─── PROVIDED DATA
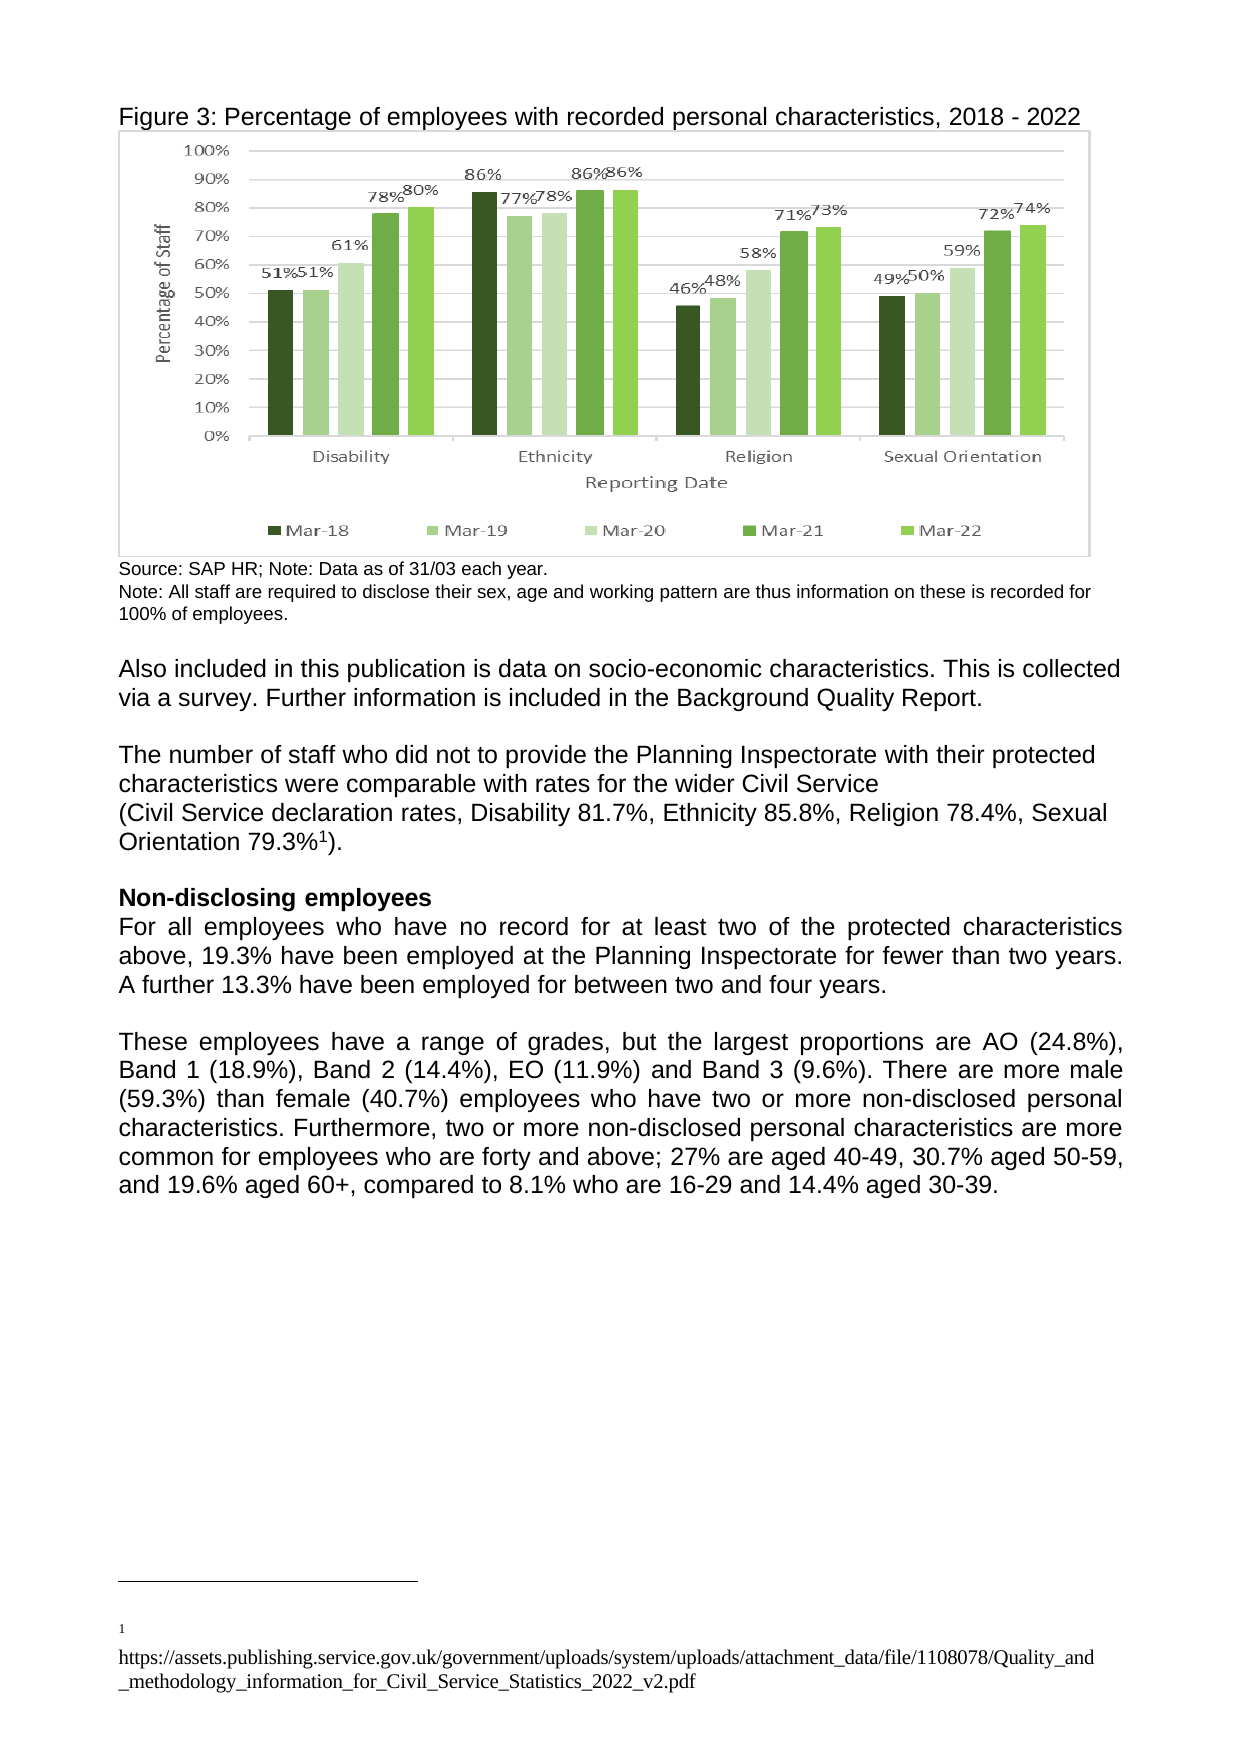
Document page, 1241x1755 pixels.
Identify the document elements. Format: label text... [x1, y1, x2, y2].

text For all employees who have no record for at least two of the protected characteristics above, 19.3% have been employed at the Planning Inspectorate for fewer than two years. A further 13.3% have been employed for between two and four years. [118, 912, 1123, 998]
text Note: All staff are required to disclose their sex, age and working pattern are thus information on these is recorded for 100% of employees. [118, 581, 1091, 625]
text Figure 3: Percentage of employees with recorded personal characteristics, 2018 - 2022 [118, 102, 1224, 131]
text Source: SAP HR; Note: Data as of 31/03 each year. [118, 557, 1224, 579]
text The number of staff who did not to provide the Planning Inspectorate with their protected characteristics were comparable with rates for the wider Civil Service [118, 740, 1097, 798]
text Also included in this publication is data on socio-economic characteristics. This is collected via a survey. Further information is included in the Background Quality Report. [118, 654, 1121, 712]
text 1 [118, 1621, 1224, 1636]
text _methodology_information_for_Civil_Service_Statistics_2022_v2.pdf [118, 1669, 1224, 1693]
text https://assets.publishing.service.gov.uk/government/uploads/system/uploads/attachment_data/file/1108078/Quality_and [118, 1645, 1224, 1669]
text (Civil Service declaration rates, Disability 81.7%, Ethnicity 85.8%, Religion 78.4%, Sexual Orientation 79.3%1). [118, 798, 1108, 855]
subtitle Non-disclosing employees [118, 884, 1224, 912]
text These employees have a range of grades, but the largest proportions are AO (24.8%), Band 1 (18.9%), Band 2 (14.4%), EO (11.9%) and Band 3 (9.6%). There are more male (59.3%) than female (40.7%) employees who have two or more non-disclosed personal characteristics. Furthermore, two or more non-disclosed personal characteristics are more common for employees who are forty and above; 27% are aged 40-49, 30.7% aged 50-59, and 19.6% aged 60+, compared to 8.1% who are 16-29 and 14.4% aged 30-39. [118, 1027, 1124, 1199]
──────
Update the records by replacing every occurrence of "Planning Inspectorate" with "Inspectorate" and keeping all other text unchanged. Leave the pictures out of your answer.

EXERCISE RESPONSE:
Document page, 1241x1755 pixels.
Identify the document elements. Format: label text... [x1, y1, x2, y2].

text For all employees who have no record for at least two of the protected characteristics above, 19.3% have been employed at the Inspectorate for fewer than two years. A further 13.3% have been employed for between two and four years. [118, 912, 1123, 998]
text Note: All staff are required to disclose their sex, age and working pattern are thus information on these is recorded for 100% of employees. [118, 581, 1091, 625]
text Figure 3: Percentage of employees with recorded personal characteristics, 2018 - 2022 [118, 102, 1224, 131]
text Source: SAP HR; Note: Data as of 31/03 each year. [118, 557, 1224, 579]
text The number of staff who did not to provide the Inspectorate with their protected characteristics were comparable with rates for the wider Civil Service [118, 740, 1097, 798]
text Also included in this publication is data on socio-economic characteristics. This is collected via a survey. Further information is included in the Background Quality Report. [118, 654, 1121, 712]
text 1 [118, 1621, 1224, 1636]
text _methodology_information_for_Civil_Service_Statistics_2022_v2.pdf [118, 1669, 1224, 1693]
text https://assets.publishing.service.gov.uk/government/uploads/system/uploads/attachment_data/file/1108078/Quality_and [118, 1645, 1224, 1669]
text (Civil Service declaration rates, Disability 81.7%, Ethnicity 85.8%, Religion 78.4%, Sexual Orientation 79.3%1). [118, 798, 1108, 855]
subtitle Non-disclosing employees [118, 884, 1224, 912]
text These employees have a range of grades, but the largest proportions are AO (24.8%), Band 1 (18.9%), Band 2 (14.4%), EO (11.9%) and Band 3 (9.6%). There are more male (59.3%) than female (40.7%) employees who have two or more non-disclosed personal characteristics. Furthermore, two or more non-disclosed personal characteristics are more common for employees who are forty and above; 27% are aged 40-49, 30.7% aged 50-59, and 19.6% aged 60+, compared to 8.1% who are 16-29 and 14.4% aged 30-39. [118, 1027, 1124, 1199]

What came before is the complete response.